▶ _The task_
Every record that follows should be copied exactly. No picture belongs in the copy.

*** Opening of Entries supplied ***

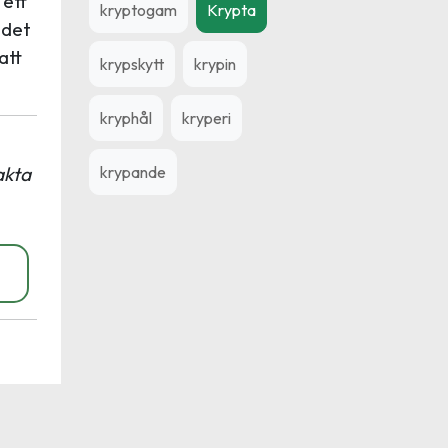
 ett
kryptogam
Krypta
 det
att
krypskytt
krypin
kryphål
kryperi
krypande
akta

*** Close of Entries supplied ***

▶ _Response area_
 ett
kryptogam
Krypta
 det
att
krypskytt
krypin
kryphål
kryperi
krypande
akta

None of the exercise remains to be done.